Part of my job is dealing with strategy. Evaluating it, proposing it, and developing it. It’s the part of my job I like the most, and I think it’s something that is extremely important to any business.

What strikes me is how many folks I hear from who say things like “Strategy? We don’t have one”, “Nah, we didn’t worry about strategy, we worried about the customer,” or my favorite, “Our strategy is to make money.” I think these folks are misunderstanding something.

A strategy is often thought of as some incredibly well thought out and very complex plan, accounting for every contingency, and showing a step-by-step course of action. Like those big blueprints you saw in the old Wile E. Coyote cartoons, with a big dotted line tracing the path of the Acme rocket, or like a military strategy drawn on a map with arrows sweeping through the hinterland and little tanks and airplanes. We all want to believe that a strategy is a “master plan” type of thing. Unfortunately, that viewpoint is what makes people utter the nonsense I mentioned earlier.

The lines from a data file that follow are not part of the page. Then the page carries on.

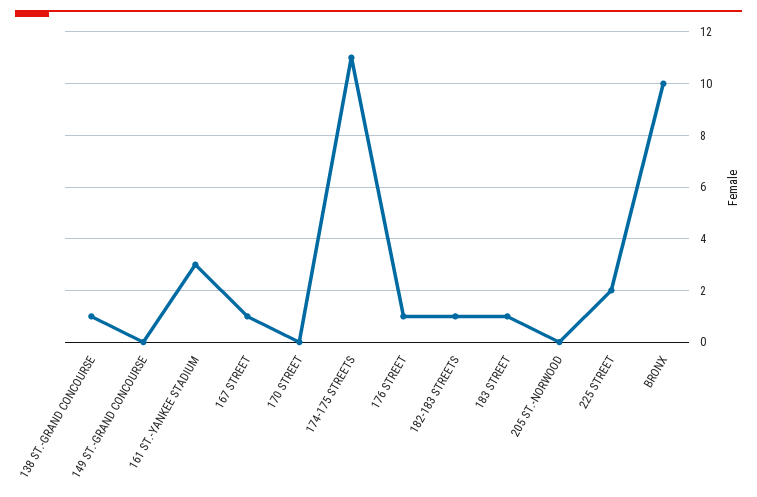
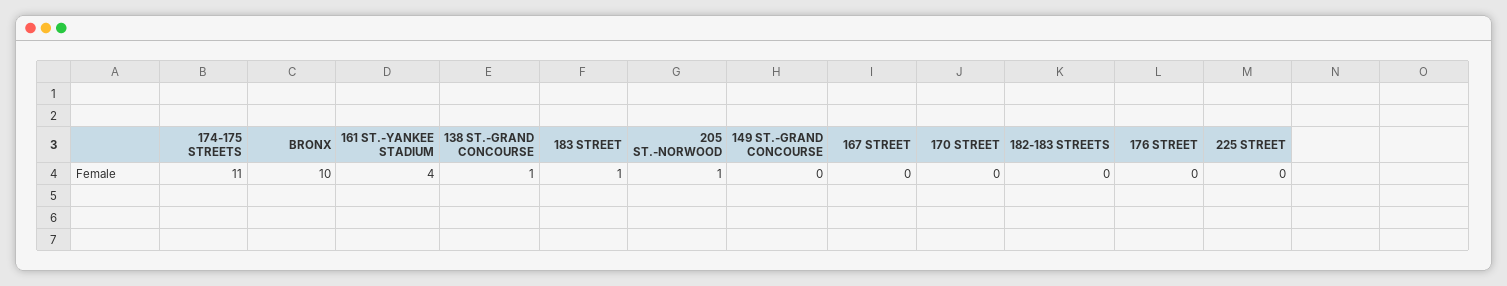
  {
    "138 ST.-GRAND CONCOURSE": 1,
    "149 ST.-GRAND CONCOURSE": 0,
-   "161 ST.-YANKEE STADIUM": 3,
+   "161 ST.-YANKEE STADIUM": 4,
-   "167 STREET": 1,
+   "167 STREET": 0,
    "170 STREET": 0,
    "174-175 STREETS": 11,
-   "176 STREET": 1,
+   "176 STREET": 0,
-   "182-183 STREETS": 1,
+   "182-183 STREETS": 0,
    "183 STREET": 1,
-   "205 ST.-NORWOOD": 0,
+   "205 ST.-NORWOOD": 1,
-   "225 STREET": 2,
+   "225 STREET": 0,
    "BRONX": 10
  }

A Strategy isn’t something you refer to or work with every day. It’s not a master plan with lots of detail for every step. It’s usually not a large blueprint drawing, although it might be if you’re in the roadrunner-catching business and Acme is a prominent supplier.

A Strategy is what guides and has guided the fundamental decisions and actions of the endeavor. Something does, and whatever it is it’s defining the strategy you’re using. The strategy you have may be incoherent, inconsistent, or impossible to articulate but it’s there. It may be invisible to you, but you can be sure those on the outside, like your competitors, can determine it by analyzing your past behavior. Chances are it’s simpler than you think. The question is whether it’s what you need it to be.